De voorzitter klopte op de tafel.
„Binnen,” zei Piet.
„Orde,” verbeterde Jacob. „Nummer vier van de agenda is aan de orde: Geen personen onder veertien jaar kunnen als lid van de club worden toegelaten.”
„Dat slaat niet op mij,” zei Flip, „ik was den tweeden April al zestien.”
„Als gewoonlijk een dag te laat,” merkte Spinnetje op.
„Iemand iets aan te merken op deze regeling?”
„Wel,” zei Harry, „Jannetje de Boog hier is nog geen veertien, dus kan ze ook geen clublid zijn.”
„Wat?” riep de bedoelde jonge dame, die zeer voorname opvattingen had, dikwijls fransche woorden gebruikte en het jammer vond, dat haar vader landbouwer was. „Wat? Denken jullie, dat ik nog geen veertien ben? Denken jullie dat? Quel idéé! Vous-êtes fou!”
„Hotel de France,” zei Pietje. „Si vous L’abattoir!”
„Pourquoi le quadrille,” voegde Flip er bij.
„Coupe des cheveux et la barbe,” beweerde een ander.
„Stilte, orde,” maande de voorzitter aan, en hamerde weer op de tafel.

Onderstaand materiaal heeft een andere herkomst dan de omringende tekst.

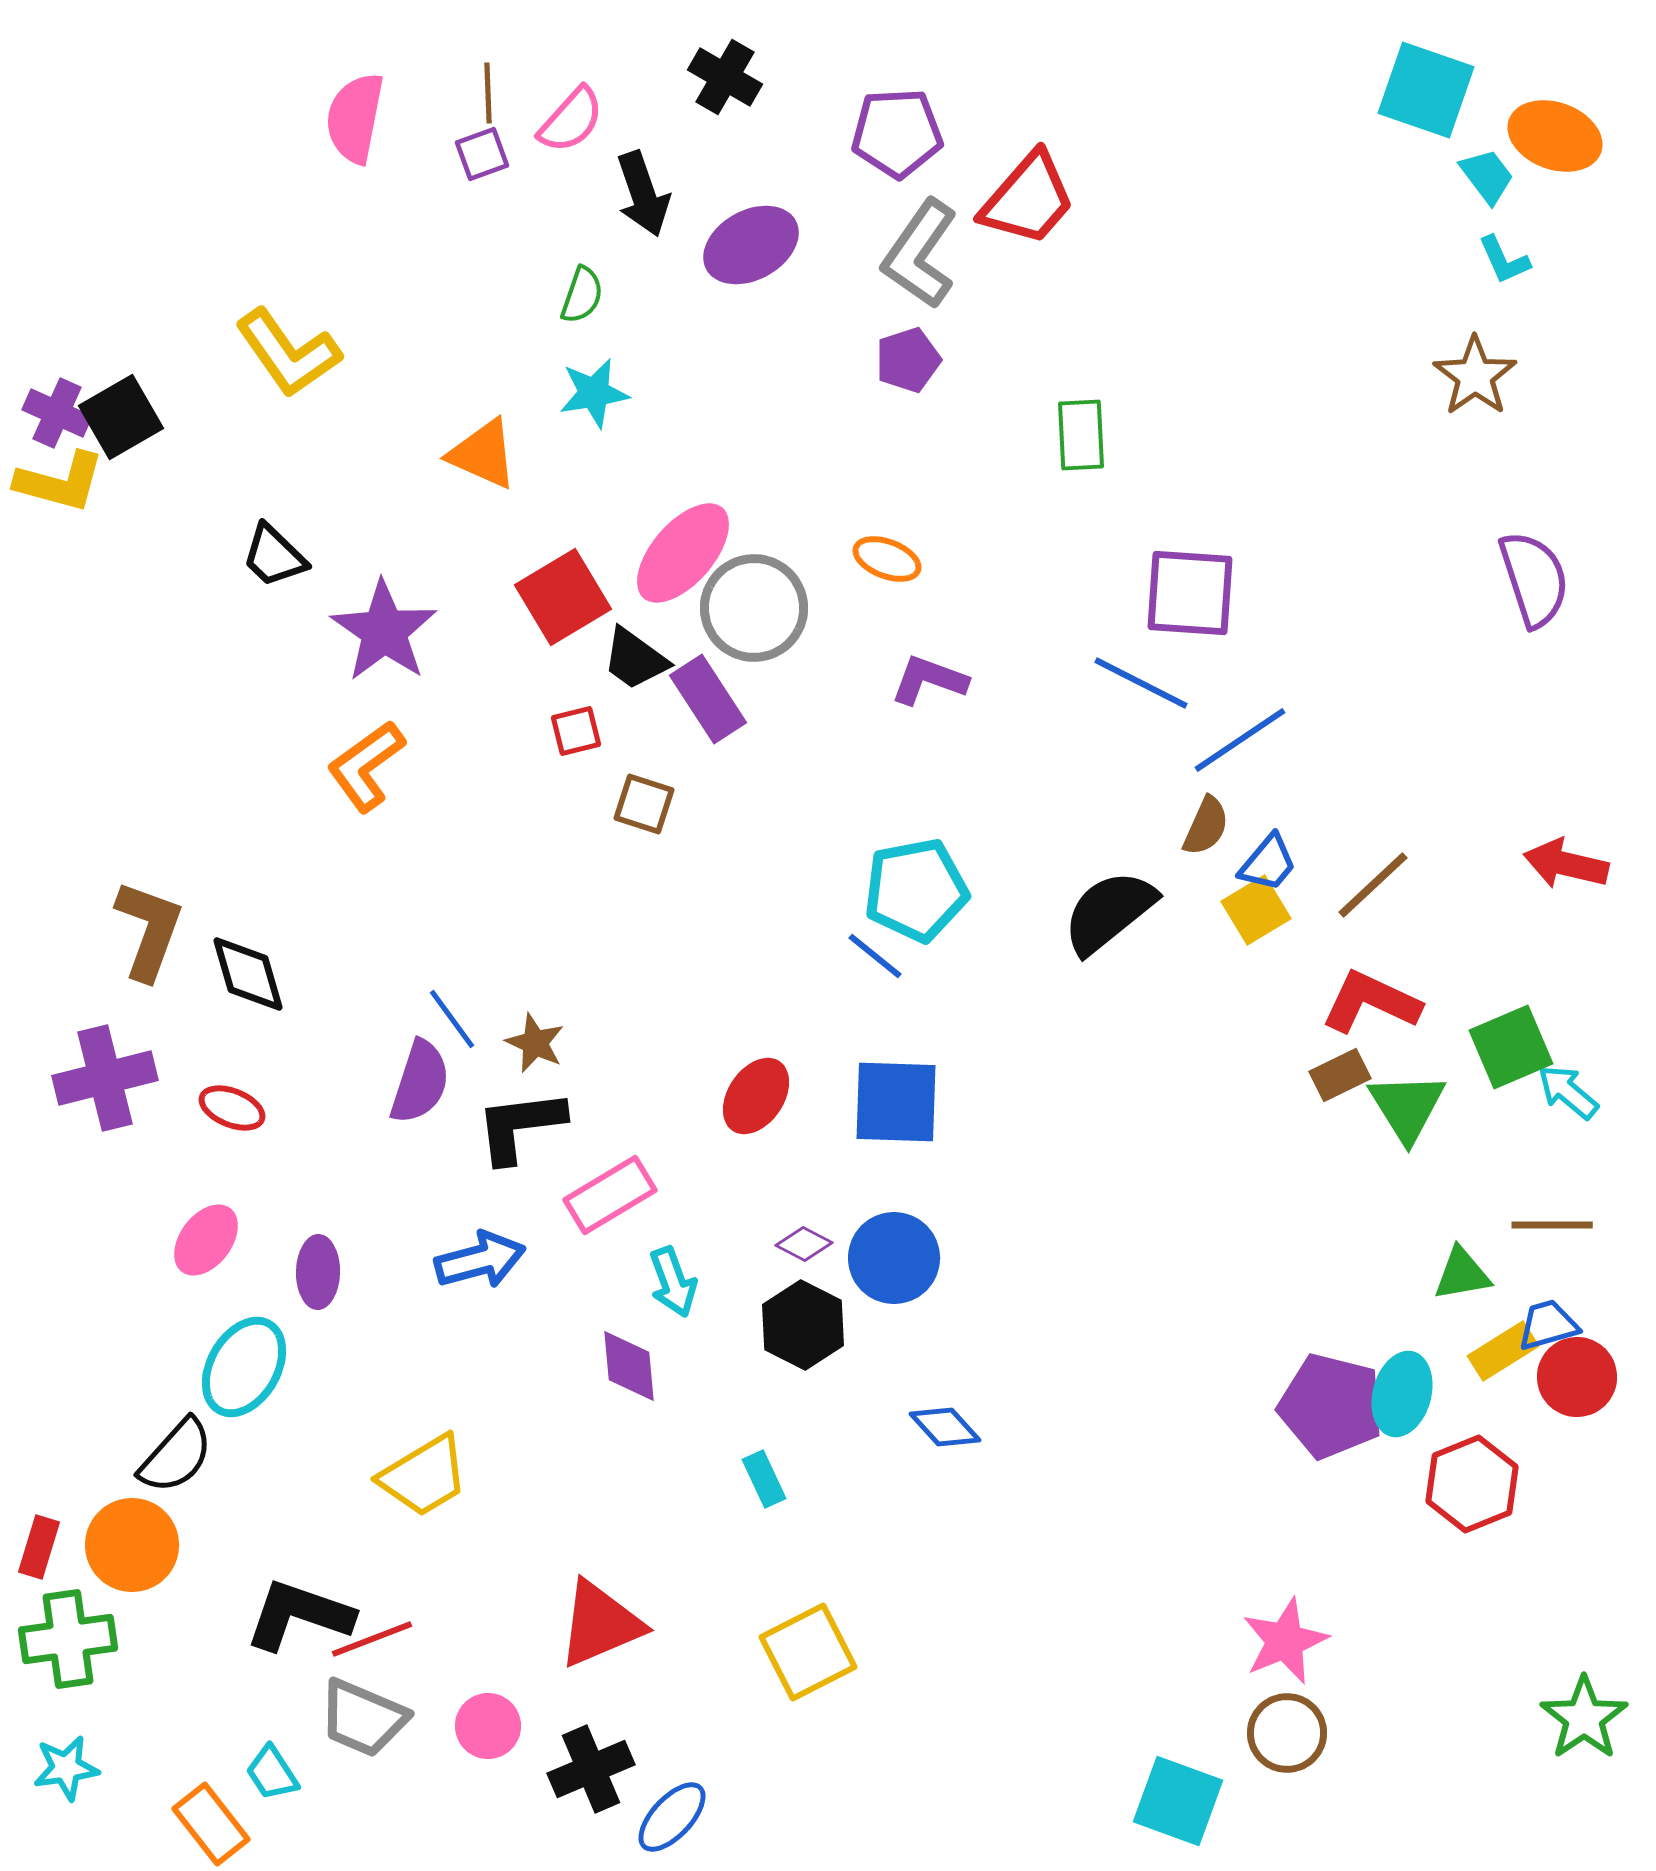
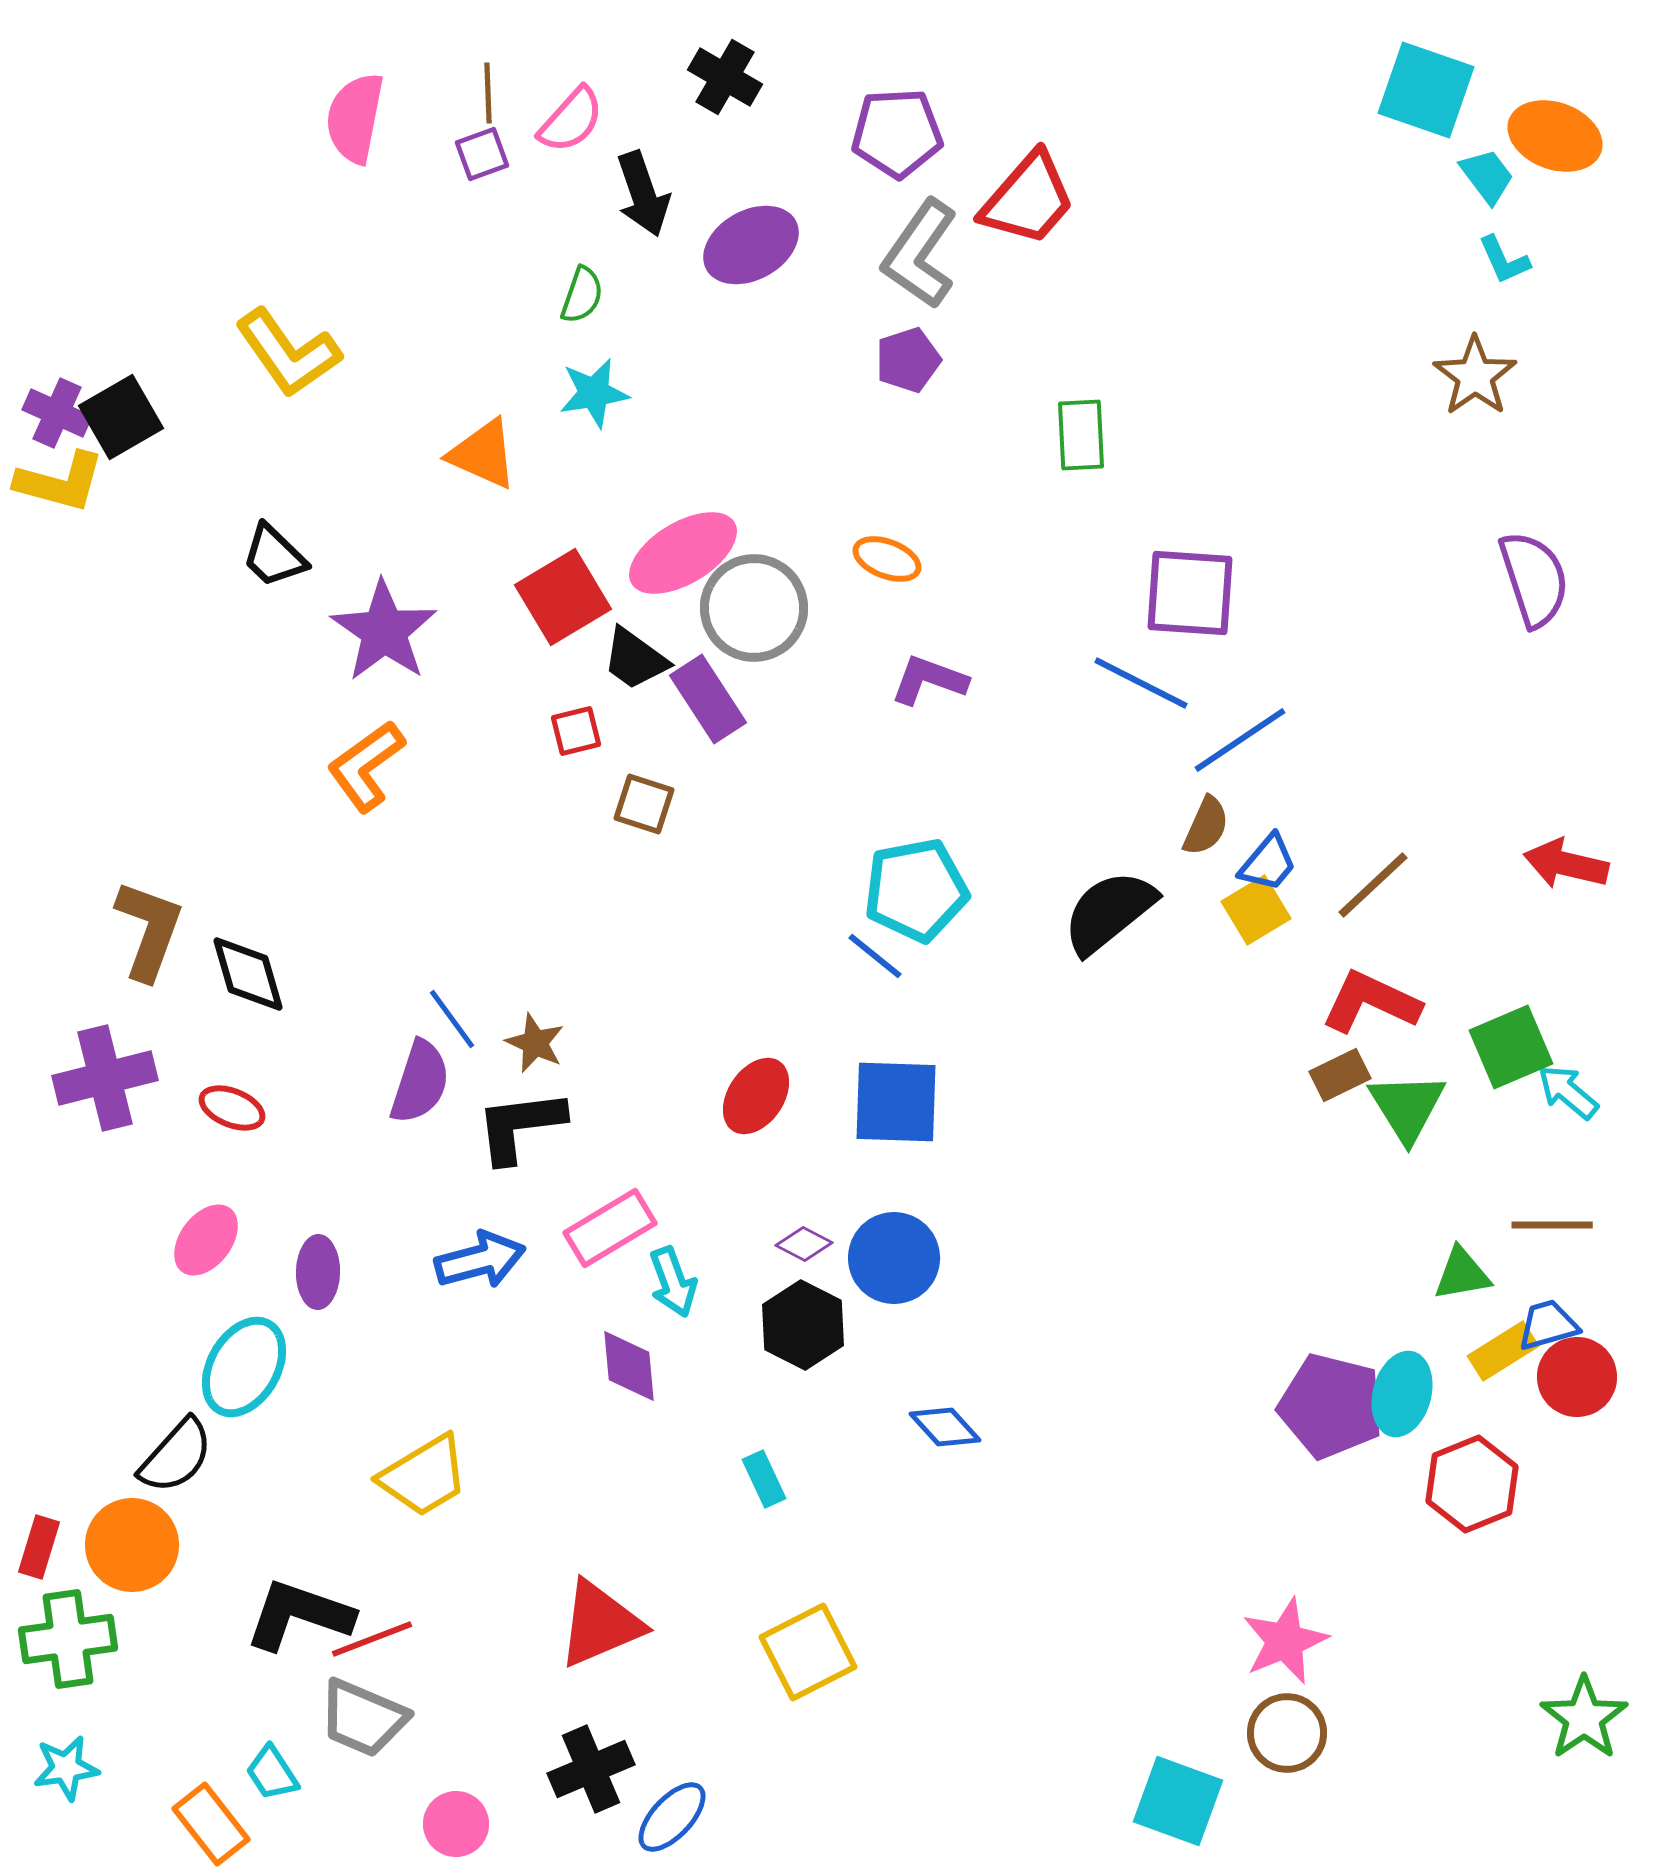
pink ellipse at (683, 553): rotated 18 degrees clockwise
pink rectangle at (610, 1195): moved 33 px down
pink circle at (488, 1726): moved 32 px left, 98 px down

Mien Kuijer genoot van Jannetjes woede, doch haar vreugde steeg ten top, toen Flip opstond en zei:
„Ik stel voor, dat we den naam van Jannetje de Boog vertalen door Jeanne d’Arc.”
Een oorverdoovend applaus volgde op deze woorden en er viel bepaald beneden weer kalk van het plafond, want de eigenaar kwam opnieuw binnen, maar nu met de mededeeling, dat de club oogenblikkelijk moest vertrekken.
Dat maakte een eind aan de vergadering.
Piet stelde de leden in marschorde op en commandeerde: voorwaarrts … Marsch!
Met zeer hoorbaren militairen pas daverde de vroolijke Bende de trap af.
„En ik hoop jullie nooit meer te zien,” was het afscheid van den man.
„Dank u, van ’t zelfde,” zei Pietje. „Valt u niet over de mat.”
Dien avond schreef hij in het notulenboek van de club, dat de tweede vergadering zeer geanimeerd en welgeslaagd was afgeloopen.